----- POTONGAN DOKUMEN -----

Bukti Sejarah Khilafah Mensejahterakan
{{LANJUTAN DARI ARTIKEL SEBELUMNYA}}
Keberhasilan Islam dalam Mengatasi
Kemiskinan
Solusi yang ditawarkan Islam dalam mengatasi
kemiskinan, sebagaimana yang telah diuraikan di atas, bukanlah sesuatu yang
menarik sebatas dalam tataran konsep semata. Perjalanan panjang sejarah kaum
Muslim, membuktikan bahwa solusi tersebut benar-benar dapat realisasikan. Yaitu
ketika kaum Muslim hidup di bawah naungan Negara Khilafah yang menerapkan Islam
secara kaffah.

----- DATA -----

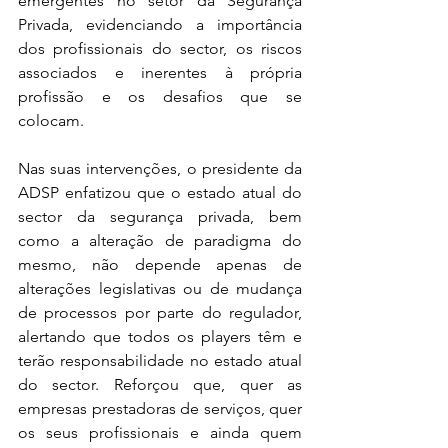
emergentes no setor da Segurança 
Privada, evidenciando a importância 
dos profissionais do sector, os riscos 
associados e inerentes à própria 
profissão e os desafios que se 
colocam.
Nas suas intervenções, o presidente da 
ADSP enfatizou que o estado atual do 
sector da segurança privada, bem 
como a alteração de paradigma do 
mesmo, não depende apenas de 
alterações legislativas ou de mudança 
de processos por parte do regulador, 
alertando que todos os players têm e 
terão responsabilidade no estado atual 
do sector. Reforçou que, quer as 
empresas prestadoras de serviços, quer 
os seus profissionais e ainda quem 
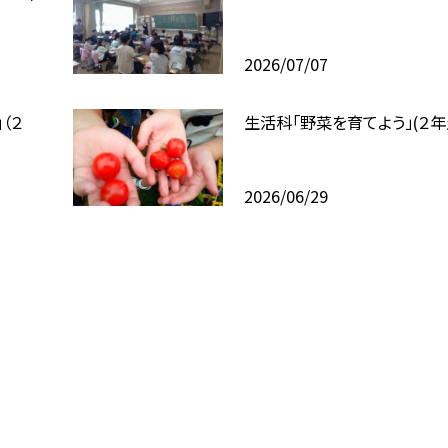
2026/07/07
（２
生活科「野菜を育てよう」(２年
2026/06/29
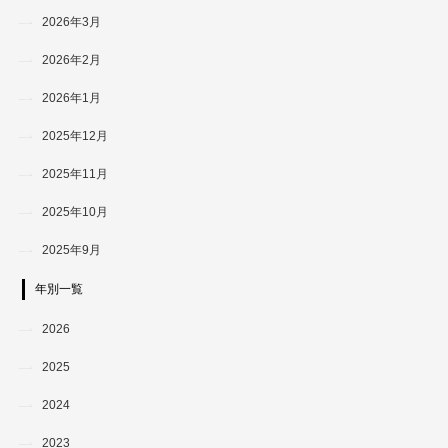
2026年3月
2026年2月
2026年1月
2025年12月
2025年11月
2025年10月
2025年9月
年別一覧
2026
2025
2024
2023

-----

▸ DAFTAR TUGAS
1. Tulis ulang persis bagian potongan dokumen yang dibuka kata-kata berisi "Bukti Sejarah Khilafah" dan ditutup dengan "secara kaffah.".
2. Sebutkan setiap kata dalam potongan dokumen yang diawali huruf "me", tanpa membedakan huruf besar dan kecil. Tulis masing-masing sekali menurut urutan kemunculan pertamanya.
Gunakan potongan dokumen saja sebagai sumber, bukan item.

▸ KUNCI JAWABAN
1.
Bukti Sejarah Khilafah Mensejahterakan
{{LANJUTAN DARI ARTIKEL SEBELUMNYA}}
Keberhasilan Islam dalam Mengatasi
Kemiskinan
Solusi yang ditawarkan Islam dalam mengatasi
kemiskinan, sebagaimana yang telah diuraikan di atas, bukanlah sesuatu yang
menarik sebatas dalam tataran konsep semata. Perjalanan panjang sejarah kaum
Muslim, membuktikan bahwa solusi tersebut benar-benar dapat realisasikan. Yaitu
ketika kaum Muslim hidup di bawah naungan Negara Khilafah yang menerapkan Islam
secara kaffah.

2. Mensejahterakan, Mengatasi, menarik, membuktikan, menerapkan